Justice Breyer issued his own dissent, joined by Justice Souter. In it, he makes the same error of ascribing deterrent purposes to the Exclusionary Rule, rather than the purpose of balancing interests. And as a result, he falls into the same trap of reasoning as Ginsberg.

Breyer wants a bright-line rule. Because of his focus on deterrence, he would draw the line between the police and the courts — if the error was made by court personnel, then they are not going to be deterred by suppression, so the Exclusionary Rule should not apply. But if the error was made by any police personnel, then the Rule should apply. Breyer fails to explain, however, how police database clerics are in any way deterred from negligent error by the suppression of evidence seized as a result of such error. He similarly fails to explain how court clerks are somehow different, so that they could not have been so deterred by suppression.

Ginsberg and Breyer’s arguments fall apart because they’re looking at suppression as a punishment, a deterrent, rather than as the result of a balancing of competing interests. Roberts gets it, but he too makes the same mistake to some degree. This decision seems to have muddied the waters, instead of clarifying the rule.
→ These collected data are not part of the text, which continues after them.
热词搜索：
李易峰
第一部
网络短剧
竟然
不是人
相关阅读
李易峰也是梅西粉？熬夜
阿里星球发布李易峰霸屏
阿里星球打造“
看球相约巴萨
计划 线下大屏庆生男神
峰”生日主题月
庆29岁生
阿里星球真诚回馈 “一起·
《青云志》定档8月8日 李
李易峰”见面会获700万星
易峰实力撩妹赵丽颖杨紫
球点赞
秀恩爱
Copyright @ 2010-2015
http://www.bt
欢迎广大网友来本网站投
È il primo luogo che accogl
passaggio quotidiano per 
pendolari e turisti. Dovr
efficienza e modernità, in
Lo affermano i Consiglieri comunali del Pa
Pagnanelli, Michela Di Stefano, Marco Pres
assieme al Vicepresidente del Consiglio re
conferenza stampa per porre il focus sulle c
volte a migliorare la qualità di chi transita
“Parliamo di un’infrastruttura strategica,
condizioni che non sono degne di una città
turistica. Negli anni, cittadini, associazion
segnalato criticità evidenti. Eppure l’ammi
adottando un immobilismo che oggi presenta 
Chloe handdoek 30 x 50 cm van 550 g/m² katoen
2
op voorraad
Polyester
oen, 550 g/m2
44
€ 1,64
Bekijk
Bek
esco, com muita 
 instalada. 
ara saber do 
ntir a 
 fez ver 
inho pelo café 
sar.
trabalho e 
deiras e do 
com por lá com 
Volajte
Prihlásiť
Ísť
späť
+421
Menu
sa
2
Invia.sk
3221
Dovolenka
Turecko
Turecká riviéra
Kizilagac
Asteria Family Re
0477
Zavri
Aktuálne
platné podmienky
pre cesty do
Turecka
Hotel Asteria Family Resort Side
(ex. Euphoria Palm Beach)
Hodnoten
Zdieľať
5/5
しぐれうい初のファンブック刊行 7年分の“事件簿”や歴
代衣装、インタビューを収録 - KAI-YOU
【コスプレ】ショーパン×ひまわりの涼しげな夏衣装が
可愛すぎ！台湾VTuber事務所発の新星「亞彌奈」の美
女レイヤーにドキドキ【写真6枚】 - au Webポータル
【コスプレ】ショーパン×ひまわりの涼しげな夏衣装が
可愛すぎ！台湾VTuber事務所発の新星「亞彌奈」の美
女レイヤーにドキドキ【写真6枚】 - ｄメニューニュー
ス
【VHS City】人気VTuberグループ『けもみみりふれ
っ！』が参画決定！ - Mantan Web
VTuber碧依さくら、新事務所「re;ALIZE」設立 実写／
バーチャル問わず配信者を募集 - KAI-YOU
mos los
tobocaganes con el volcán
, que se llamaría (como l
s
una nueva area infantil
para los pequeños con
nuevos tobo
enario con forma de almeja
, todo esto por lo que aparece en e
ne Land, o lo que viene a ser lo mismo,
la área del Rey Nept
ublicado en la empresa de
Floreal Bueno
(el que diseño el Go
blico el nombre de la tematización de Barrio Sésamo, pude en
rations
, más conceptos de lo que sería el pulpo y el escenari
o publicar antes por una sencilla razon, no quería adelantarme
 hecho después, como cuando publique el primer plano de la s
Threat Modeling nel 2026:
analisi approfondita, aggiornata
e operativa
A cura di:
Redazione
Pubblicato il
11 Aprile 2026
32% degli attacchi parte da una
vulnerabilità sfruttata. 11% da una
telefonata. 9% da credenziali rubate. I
Oh well, better luck next time guys!

Will SCOTUS Reopen Question of Discriminatory Application of the Death Penalty?

Tuesday, October 21st, 2008

racial disparity

Richard Dieter, executive director of the Death Penalty Information Center, has suggested to the Washington Post that the Supreme Court may be getting ready to review “whether the death penalty is applied in a discriminatory discriminatory way, an issue the Court has not taken up for two decades.”

Dieter drew this conclusion from the Supreme Court’s denial of cert. yesterday in the capital punishment case Walker v. Georgia. As we pointed out recently, the Supreme Court has taken to using denials of cert. for raising questions on capital punishment.

The issue here is how thorough a court’s proportionality review must be, to ensure that a death sentence is not based on arbitrariness or discrimination. Justices Stevens and Thomas concurred with the denial of cert., but gave strongly opposed written opinions.

Stevens, the more liberal of the two, stated that Walker’s case was “troubling,” because it involved a black killer and a white victim. Numerous studies over the years have shown that black defendants are much more likely than whites to be charged with capital crimes, regardless of the race of the victim, but that capital crimes are also much more likely to be charged when the victim is white, regardless of the race of the killer.

Stevens felt that the Georgia Supreme Court wholly ignored its job, and only performed a perfunctory review of proportionality. It merely cited 21 similar death sentences and said that was good enough. The court didn’t describe or compare the facts of those cases, which differed in heinousness.

Thomas, on the other hand, said that Stevens was “simply wrong.” “There is nothing constitutionally defective about the Georgia Supreme Court’s determination. Proportionality review is not constitutionally required in any form.” Georgia has chosen to do some kind of proportionality review, and that’s fine, but the Supreme Court has never required that it do so. If Georgia wants to administer its own additional rule in its own way, that’s up to Georgia.

Thomas, the more conservative of the two, pointed out that the Court already looked at all of the arguments Stevens raised, and rejected them in McCleskey v. Kemp, 481 U.S. 279 (1987).

The fact that these arguments are being raised in written cert. opinions, however, is certainly giving some folks reason to believe that the Court may be interested in looking at them again, should the right case come its way.